Data federation techniques help mitigate both the accessibility and the latency issues, but we still need to deal with the need for quality of content when employing a data virtualization approach. Within the ETL world, data inconsistencies and inaccuracies are dealt with through a separate data profiling and data quality phase. This works nicely when the data has already been dumped into a separate staging area. But with federation, not all the data is situated within a segregated staging area. Loosely-coupled integration with data quality tools may address some of the problem, but loosely-coupling data quality can’t eliminate those situations in which the inconsistencies are not immediately visible.
This becomes even more of an issue when considering use cases. In many scenarios, the role of the data virtualization layer is providing homogenized access to heterogeneous sources from a semantically-consistent perspective. The consumers of that data want to execute queries directly against the view, without having to qualify the underlying sources. The data virtualization layer must enable those views with high performance, integrating optimizations into the query engine that do not violate any underlying semantic constraints.
A comprehensive data virtualization solution has to provide a deeper level of knowledge about the structure, formats, and the semantics associated with the data sources. This type of solution will go beyond just delivering data and become a provision layer that identifies data inconsistencies and inaccuracies from the structural and semantic perspectives and, more importantly, can distinguish issues and fold their resolution directly into the data virtualization layer.

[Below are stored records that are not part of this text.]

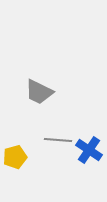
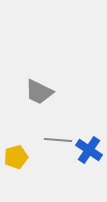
yellow pentagon: moved 1 px right
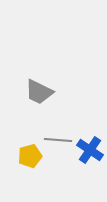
blue cross: moved 1 px right
yellow pentagon: moved 14 px right, 1 px up
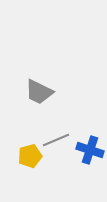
gray line: moved 2 px left; rotated 28 degrees counterclockwise
blue cross: rotated 16 degrees counterclockwise
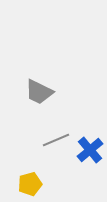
blue cross: rotated 32 degrees clockwise
yellow pentagon: moved 28 px down
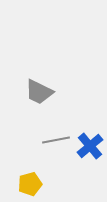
gray line: rotated 12 degrees clockwise
blue cross: moved 4 px up
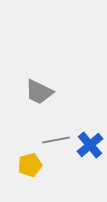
blue cross: moved 1 px up
yellow pentagon: moved 19 px up
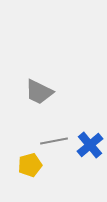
gray line: moved 2 px left, 1 px down
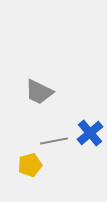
blue cross: moved 12 px up
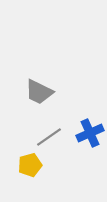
blue cross: rotated 16 degrees clockwise
gray line: moved 5 px left, 4 px up; rotated 24 degrees counterclockwise
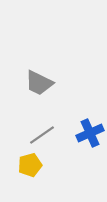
gray trapezoid: moved 9 px up
gray line: moved 7 px left, 2 px up
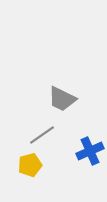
gray trapezoid: moved 23 px right, 16 px down
blue cross: moved 18 px down
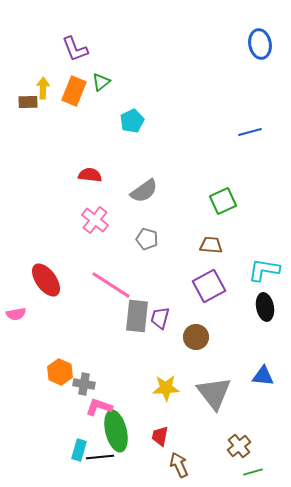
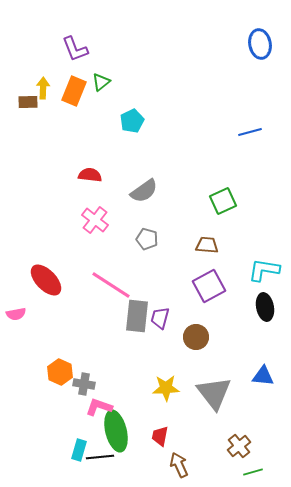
brown trapezoid: moved 4 px left
red ellipse: rotated 8 degrees counterclockwise
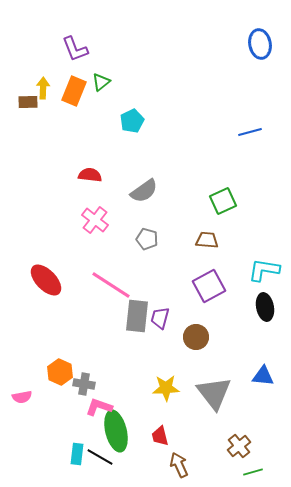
brown trapezoid: moved 5 px up
pink semicircle: moved 6 px right, 83 px down
red trapezoid: rotated 25 degrees counterclockwise
cyan rectangle: moved 2 px left, 4 px down; rotated 10 degrees counterclockwise
black line: rotated 36 degrees clockwise
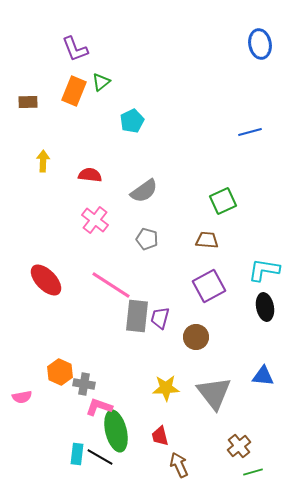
yellow arrow: moved 73 px down
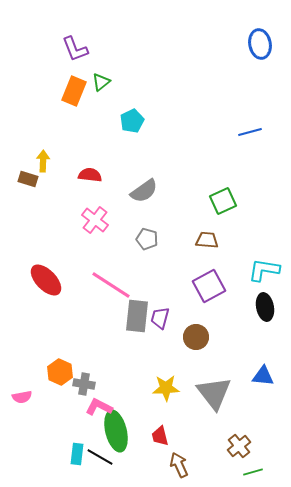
brown rectangle: moved 77 px down; rotated 18 degrees clockwise
pink L-shape: rotated 8 degrees clockwise
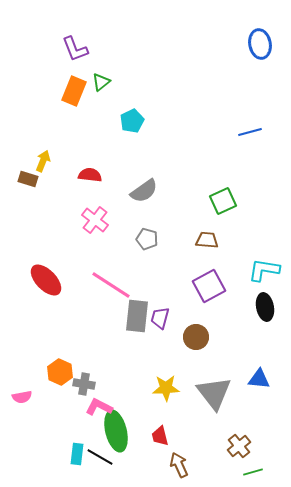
yellow arrow: rotated 20 degrees clockwise
blue triangle: moved 4 px left, 3 px down
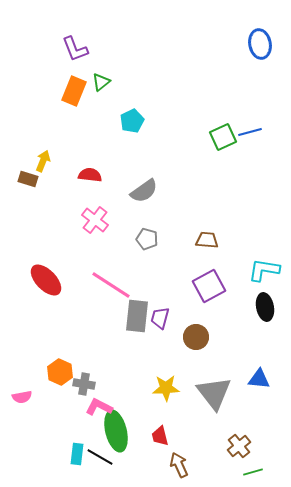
green square: moved 64 px up
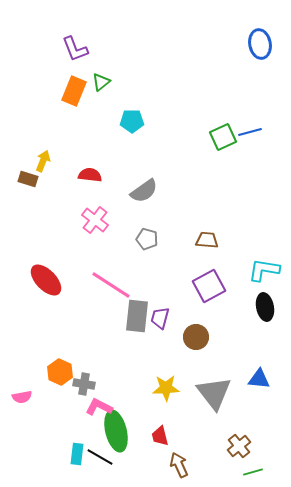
cyan pentagon: rotated 25 degrees clockwise
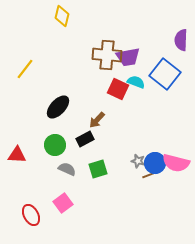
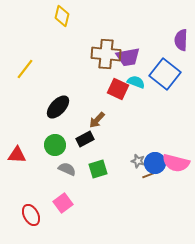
brown cross: moved 1 px left, 1 px up
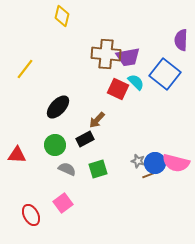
cyan semicircle: rotated 24 degrees clockwise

In other words, to truly provision high quality and consistent data with minimized latency from a heterogeneous set of sources, a data virtualization framework must provide at least these capabilities:
- Access methods for a broad set of data sources, both persistent and streaming
- Early involvement of the business user to create virtual views without help from IT
- Software caching to enable rapid access in real time
- Consistent views into the underlying sources
- Query optimizations to retain high performance
- Visibility into the enterprise metadata and data architectures
- Views into shared reference data
- Accessibility of shared business rules associated with data quality
- Integrated data profiling for data validation
- Integrated application of advanced data transformation rules that ensure consistency and accuracy
What differentiates a comprehensive data virtualization framework from simplistic layering of access and caching services via data federation is that the comprehensive data virtualization solution goes beyond just data federation. It is not only about heterogeneity and latency, but must incorporate the methodologies that are standardized within the business processes to ensure semantic consistency for the business. If you truly want to exploit the data virtualization layer for performance and quality, you need to have aspects of the meaning and differentiation between use of the data engineered directly into the implementation. And most importantly, also make sure the business user signs-off on the data that is being virtualized for consumption.